TEXT supplies character-data content information. You can access the character data in two ways: First, the getText() method can get just the text as a string and avoid any details. Second, the getTextCharacters(holder) method can access the raw characters (as with the characters(ch, start, length) handler call in the SAX2 interface). The latter method requires some explanation: it directly returns an array that holds the characters, but the starting position in the array and the length of the character data are returned as values in the int[2] array passed as a call parameter?the start position at [0] and the number of characters at [1] .
That's all you need to know for most XMLPull uses. You'll find much more in the API, including access to the internal namespace stack, document text position, and element nesting depth, but you can dig into these details directly in the Javadocs if you're interested.
Convert from XPP2
In Part 2 , I included code for processing a financial-trade history document using the XPP2 pull-parser interface. Let's look at the changes required to bring that code up to XMLPull compatibility.
Fortunately, you'll need to substantially change only the PullWrapper class, since it has most of the parser-dependent code. Here's the new version:
public class PullWrapper
{
/** Parser in use. */
protected XmlPullParser m_parser;
/** Constructor. Builds the shared objects used for parsing. */
public PullHandler() throws XmlPullParserException {
XmlPullParserFactory factory = XmlPullParserFactory.newInstance();
m_parser = factory.newPullParser();
}
/** Parse start of element from document. */
protected void parseStartTag(String tag)
throws IOException, XmlPullParserException {
while (true) {
switch (m_parser.next()) {
case XmlPullParser.START_TAG:
if (m_parser.getName().equals(tag)) {
return;
}
// Fall through for error handling.
case XmlPullParser.END_TAG:
case XmlPullParser.END_DOCUMENT:
throw new XmlPullParserException
("Missing expected start tag " + tag);
}
}
}
/** Parse end of element from document. */
protected String parseEndTag(String tag)
throws IOException, XmlPullParserException {
String text = null;
while (true) {
switch (m_parser.next()) {
case XmlPullParser.TEXT:
text = m_parser.getText().trim());
break;
case XmlPullParser.END_TAG:
if (m_parser.getName().equals(tag)) {
return text;
}
// Fall through for error handling.
case XmlPullParser.START_TAG:
case XmlPullParser.END_DOCUMENT:
throw new XmlPullParserException
("Missing expected end tag " + tag);
}
}
}
/** Parse element, returning content with white space trimmed. */
protected String parseElementContent(String tag)

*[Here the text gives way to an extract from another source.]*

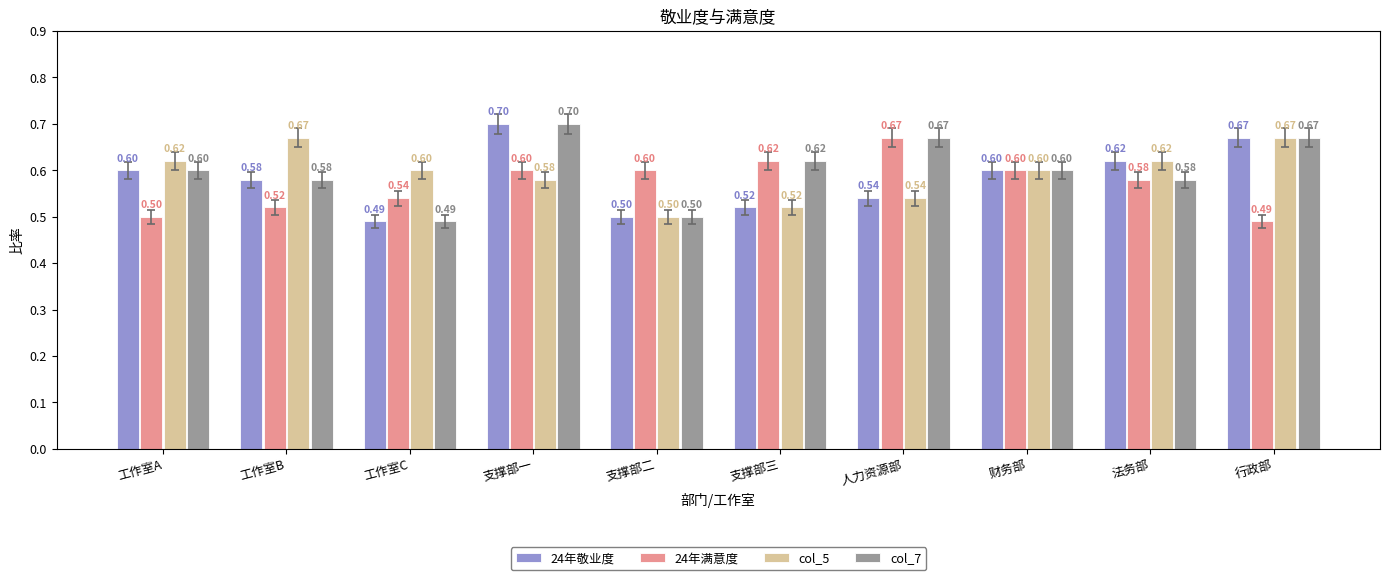

Which category has the highest value in the 24年敬业度 series?

支撑部一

throws IOException, XmlPullParserException {
parseStartTag(tag);
return parseEndTag(tag);
}
/** Get attribute value from current start tag. */
protected String attributeValue(String name)
throws IOException, XmlPullParserException {
String value = m_parser.getAttributeValue(null, name);
if (value == null) {
throw new XmlPullParserException("Missing attribute " + name);
} else {
return value;
}
}
}
Not much has changed, except that the XPP2 interface used separate objects ( XmlStartTag and XmlEndTag ) to report information about a start or end tag, while the XMLPull common API makes the information directly available from the parser.
The only other necessary change: Remove the call to the parser's reset() method from the TradePullHandler class. When that's done, everything works as expected, and the example program can now use any XMLPull implementation (currently XPP3 and kXML, but more will be coming soon).
The once and future standard
A new Java Community Process (JCP) specification request specifies a standard API for Java pull parsers. As of yet, I can't say what will happen because the project, JSR-173: Streaming API for XML, has just started, but the results will prove important for the long term.